Stored data entries:

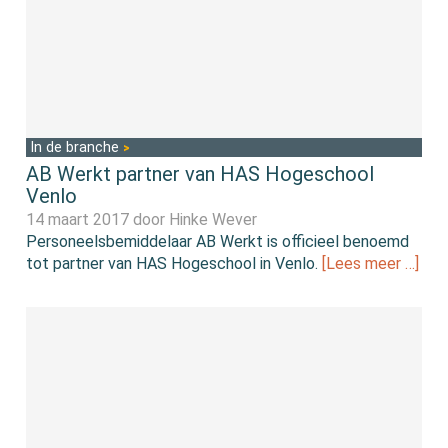
In de branche
AB Werkt partner van HAS Hogeschool
Venlo
14 maart 2017 door
Hinke Wever
Personeelsbemiddelaar AB Werkt is officieel benoemd
tot partner van HAS Hogeschool in Venlo.
[Lees meer …]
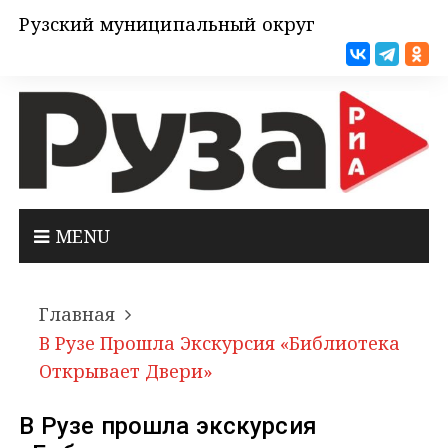
Рузский муниципальный округ
MENU
Главная
В Рузе Прошла Экскурсия «Библиотека
Открывает Двери»
В Рузе прошла экскурсия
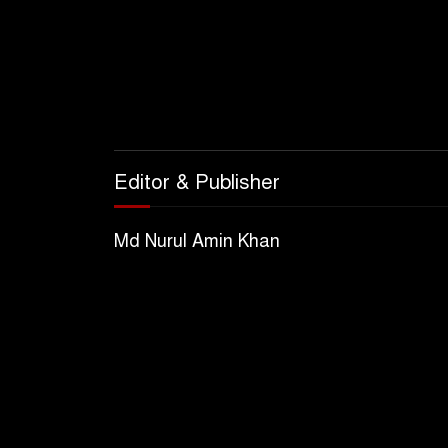
Editor & Publisher
Md Nurul Amin Khan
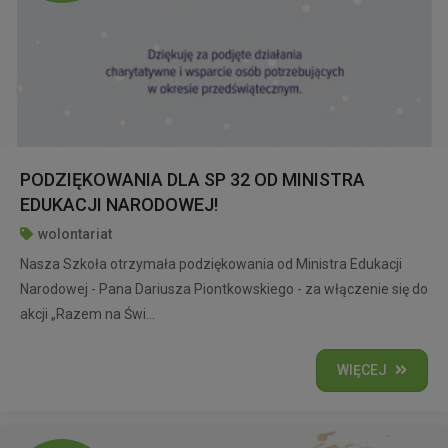
PODZIĘKOWANIA DLA SP 32 OD MINISTRA
EDUKACJI NARODOWEJ!
wolontariat
Nasza Szkoła otrzymała podziękowania od Ministra Edukacji
Narodowej - Pana Dariusza Piontkowskiego - za włączenie się do
akcji „Razem na Świ...
WIĘCEJ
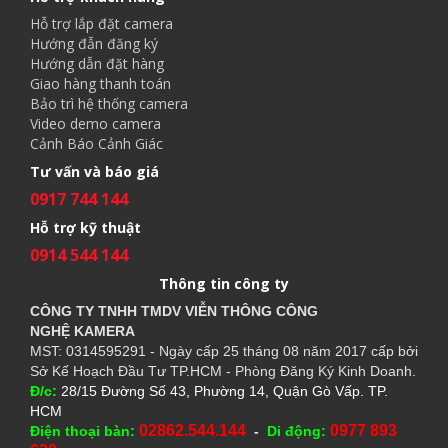
Hỗ trợ lắp đặt camera
Hướng đẫn đăng ký
Hướng dẫn đặt hàng
Giao hàng thanh toán
Bảo trì hệ thống camera
Video demo camera
Cảnh Báo Cảnh Giác
Tư vấn và báo giá
0917 744 144
Hỗ trợ kỹ thuật
0914 544 144
Thông tin công ty
CÔNG TY TNHH TMDV VIỄN THÔNG CÔNG
NGHỆ
KAMERA
MST: 0314595291 - Ngày cấp 25 tháng 08 năm 2017 cấp bởi
Sở Kế Hoạch Đầu Tư TP.HCM - Phòng Đăng Ký Kinh Doanh.
Đ/c:
28/15 Đường Số 43, Phường 14, Quận Gò Vấp. TP.
HCM
02862.544.144
0977 893
Điện thoại bàn:
-
Di động:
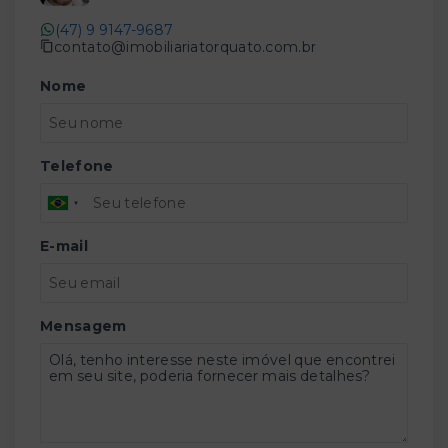
(47) 9 9147-9687
contato@imobiliariatorquato.com.br
Nome
Telefone
E-mail
Mensagem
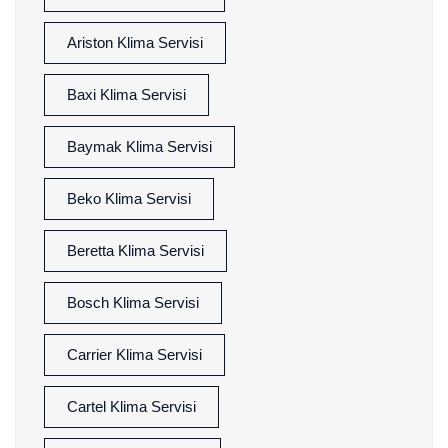
Ariston Klima Servisi
Baxi Klima Servisi
Baymak Klima Servisi
Beko Klima Servisi
Beretta Klima Servisi
Bosch Klima Servisi
Carrier Klima Servisi
Cartel Klima Servisi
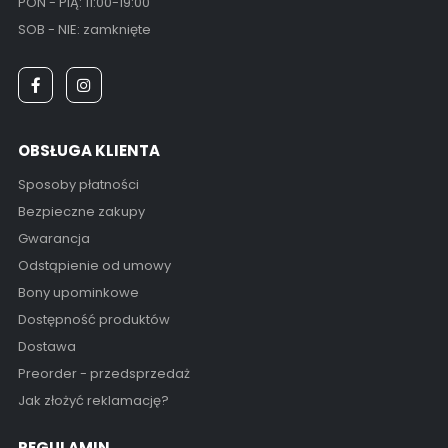
PON - PIĄ: 11:00-19:00
SOB - NIE: zamknięte
OBSŁUGA KLIENTA
Sposoby płatności
Bezpieczne zakupy
Gwarancja
Odstąpienie od umowy
Bony upominkowe
Dostępność produktów
Dostawa
Preorder - przedsprzedaż
Jak złożyć reklamację?
REGULAMIN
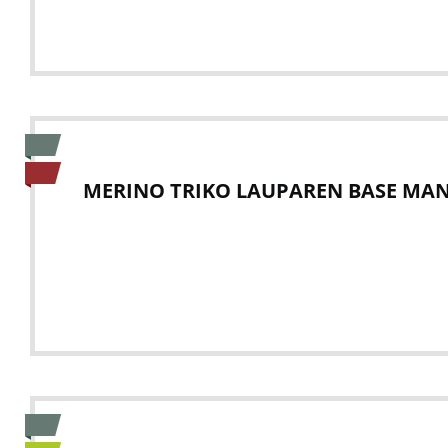
MERINO TRIKO LAUPAREN BASE MAN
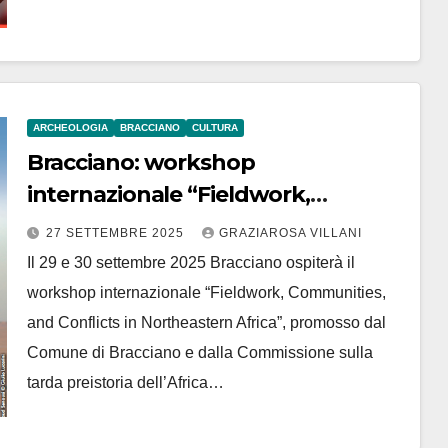
ARCHEOLOGIA
BRACCIANO
CULTURA
Bracciano: workshop
internazionale “Fieldwork,
Communities, and Conflicts in
27 SETTEMBRE 2025
GRAZIAROSA VILLANI
Northeastern Africa”
Il 29 e 30 settembre 2025 Bracciano ospiterà il
workshop internazionale “Fieldwork, Communities,
and Conflicts in Northeastern Africa”, promosso dal
Comune di Bracciano e dalla Commissione sulla
tarda preistoria dell’Africa…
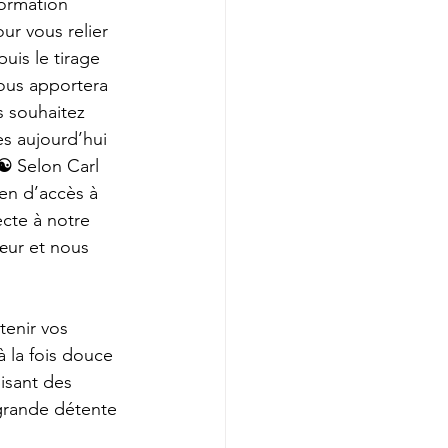
formation 
ur vous relier 
uis le tirage 
ous apportera 
s souhaitez 
s aujourd’hui 
☯️ 
Selon
Carl 
en d’accès à 
ecte à notre 
cœur et nous 
tenir vos 
à la fois douce 
isant des 
 grande détente 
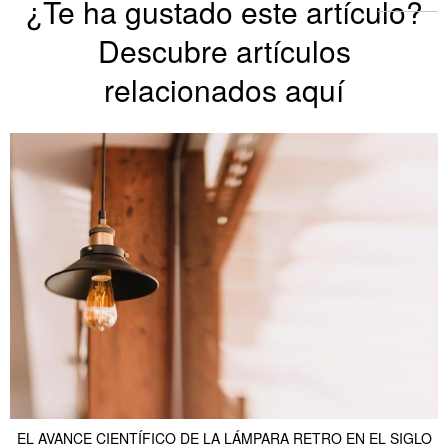
¿Te ha gustado este artículo?
Descubre artículos
relacionados aquí
EL AVANCE CIENTÍFICO DE LA LÁMPARA RETRO EN EL SIGLO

> _REQUIREMENT_: Extract every line of the records that contains the string "Fieldwork". Matching is case-sensitive.

> _TASK RESPONSE_:
internazionale “Fieldwork,
workshop internazionale “Fieldwork, Communities,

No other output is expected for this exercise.